Longtime character actor Shea Whigham plays Parker, a St. Louis social worker who looks and acts like he belongs in the wrong decade. He has a thousand yard stare and talks to his clients like a hard-boiled private investigator. Along with his co-screenwriters, Civetta uses one case in particular to uncover what motivates Parker. The case involves Dahlia (Olivia Munn), a casino dealer who struggles with addiction and tries to maintain a normal family life for her twelve year old daughter, Ashley (Taegen Burns). This precarious situation falls into utter disarray when Dahlia’s husband, Mike (Zach Avery), is released from prison. He immediately returns to dealing drugs, and when he involves Ashley in one of his deals—unbeknownst to her—Parker has no choice but to take matters into his own hands.

Parker is such an unusual character he has to explain his own personality quirks. At one point, he pulls out a gun and points it at a couple thieves, noting how bizarre this development must look. On top of that, he drinks heavily and is prone to flashes of impulsive violence. He would make more sense as a typical conflicted cop character, and if the screenplay swapped occupations, nothing about The Gateway would unfold that much differently. But Parker’s motivation comes from his past: He state-raised, and feels obligated to make sure other children don’t share his fate. 

Since Parker’s backstory isn’t all that complex, Civetta uses Whigam’s grizzled performance to suggest the depth of his commitment. This is one of the actor’s first leading roles, and he almost achieves the tough-guy credibility you can usually only find in performances from Lee Marvin and Charles Branson. Cameo performances from other veteran character actors like Bruce Dern and Keith David only deepen that connection.

While the characters and actors can be persuasive, the hard-boiled story tests our patience. It is probably common for violence to coexist uneasily with family drama, except the quasi-realism of Dahlia and Ashley’s struggle is incongruous with the shoot-outs, chases, and heists that drive the plot forward. Like Parker, The Gateway suffers from an identity crisis the filmmakers cannot solve. Civetta shoots confidently, draining the action of color until St. Louis looks like a husk of a major American city. It is revealing that the best scenes involve Parker when he is not on the case. The dive bar where he unwinds has enough personality and lowlife patrons that it might merit its own movie, and there are touching scenes where he revisits the foster home where he grew up—the film suggests he never really left. 

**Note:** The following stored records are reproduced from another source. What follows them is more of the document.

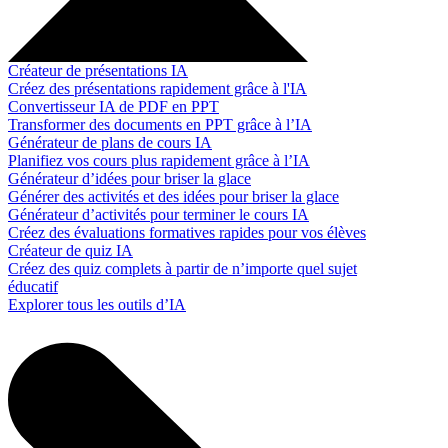
Créateur de présentations IA
Créez des présentations rapidement grâce à l'IA
Convertisseur IA de PDF en PPT
Transformer des documents en PPT grâce à l’IA
Générateur de plans de cours IA
Planifiez vos cours plus rapidement grâce à l’IA
Générateur d’idées pour briser la glace
Générer des activités et des idées pour briser la glace
Générateur d’activités pour terminer le cours IA
Créez des évaluations formatives rapides pour vos élèves
Créateur de quiz IA
Créez des quiz complets à partir de n’importe quel sujet
éducatif
Explorer tous les outils d’IA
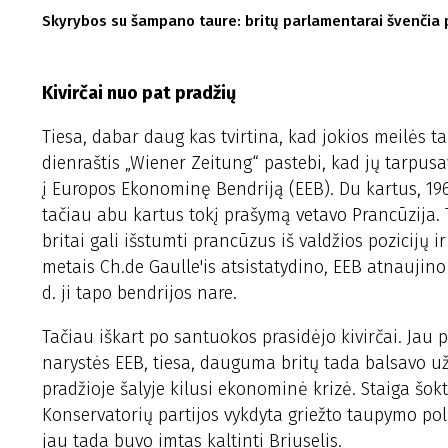
Skyrybos su šampano taure: britų parlamentarai švenčia p
Kivirčai nuo pat pradžių
Tiesa, dabar daug kas tvirtina, kad jokios meilės ta
dienraštis „Wiener Zeitung“ pastebi, kad jų tarpusavi
į Europos Ekonominę Bendriją (EEB). Du kartus, 196
tačiau abu kartus tokį prašymą vetavo Prancūzija. 
britai gali išstumti prancūzus iš valdžios pozicijų i
metais Ch.de Gaulle'is atsistatydino, EEB atnaujino 
d. ji tapo bendrijos nare.
Tačiau iškart po santuokos prasidėjo kivirčai. Jau
narystės EEB, tiesa, dauguma britų tada balsavo u
pradžioje šalyje kilusi ekonominė krizė. Staiga š
Konservatorių partijos vykdyta griežto taupymo pol
jau tada buvo imtas kaltinti Briuselis.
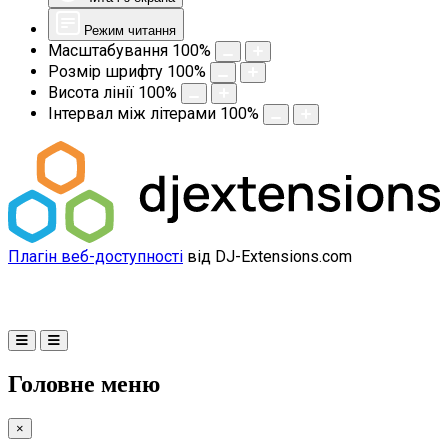
Режим читання
Масштабування
100
%
Розмір шрифту
100
%
Висота лінії
100
%
Інтервал між літерами
100
%
Плагін веб-доступності
від DJ-Extensions.com
Головне меню
×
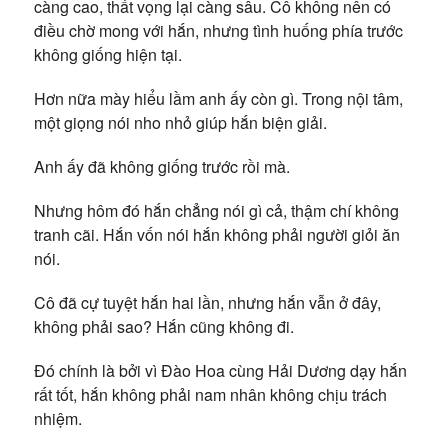
càng cao, thất vọng lại càng sâu. Cô không nên có
điều chờ mong với hắn, nhưng tình huống phía trước
không giống hiện tại.
Hơn nữa mày hiểu lầm anh ấy còn gì. Trong nội tâm,
một giọng nói nho nhỏ giúp hắn biện giải.
Anh ấy đã không giống trước rồi mà.
Nhưng hôm đó hắn chẳng nói gì cả, thậm chí không
tranh cãi. Hắn vốn nói hắn không phải người giỏi ăn
nói.
Cô đã cự tuyệt hắn hai lần, nhưng hắn vẫn ở đây,
không phải sao? Hắn cũng không đi.
Đó chính là bởi vì Đào Hoa cùng Hải Dương dạy hắn
rất tốt, hắn không phải nam nhân không chịu trách
nhiệm.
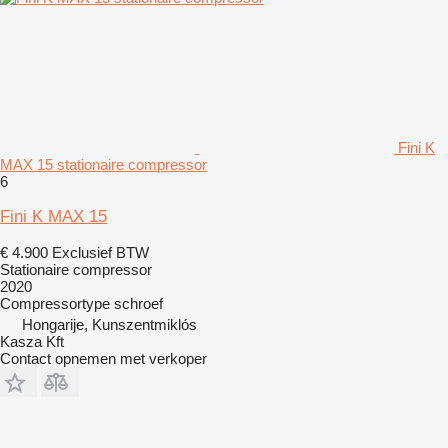
Fini K
MAX 15 stationaire compressor
6
Fini K MAX 15
€ 4.900
Exclusief BTW
Stationaire compressor
2020
Compressortype
schroef
Hongarije, Kunszentmiklós
Kasza Kft
Contact opnemen met verkoper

The Gateway is an experiment in genre filmmaking. It wants to show “how things really are,” and uses depressingly familiar scene types to tell that story. This approach can be provocative: There are countless examples of films about a cop or someone similar who cares too deeply about one particular case or family. The 2002 thriller Narc comes immediately to mind, since the hard-boiled detectives in that film speak to criminals and addicts like they are all part of the same fractured community. Parker has that same rapport with Ashley, Dahlia, and the criminals he sees on the streets. The trouble is that the filmmakers do not share Parker’s comfort, so they try to make us care through one violent conflict after another until we reach an unearned, maudlin conclusion. The Gateway could be a tough drama or a serviceable genre film, so trouble boils over when it attempts to be both.

The Gateway opens in select theaters and on VOD platforms on Sept. 3.